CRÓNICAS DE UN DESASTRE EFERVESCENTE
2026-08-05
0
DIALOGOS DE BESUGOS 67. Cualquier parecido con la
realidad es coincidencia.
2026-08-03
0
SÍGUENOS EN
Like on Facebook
──────
**YOUR OBJECTIVE:**
Pick out each line above that contains the string "CRÓNICAS". Upper and lower case must match.

**WORKED SOLUTION:**
CRÓNICAS DE UN DESASTRE EFERVESCENTE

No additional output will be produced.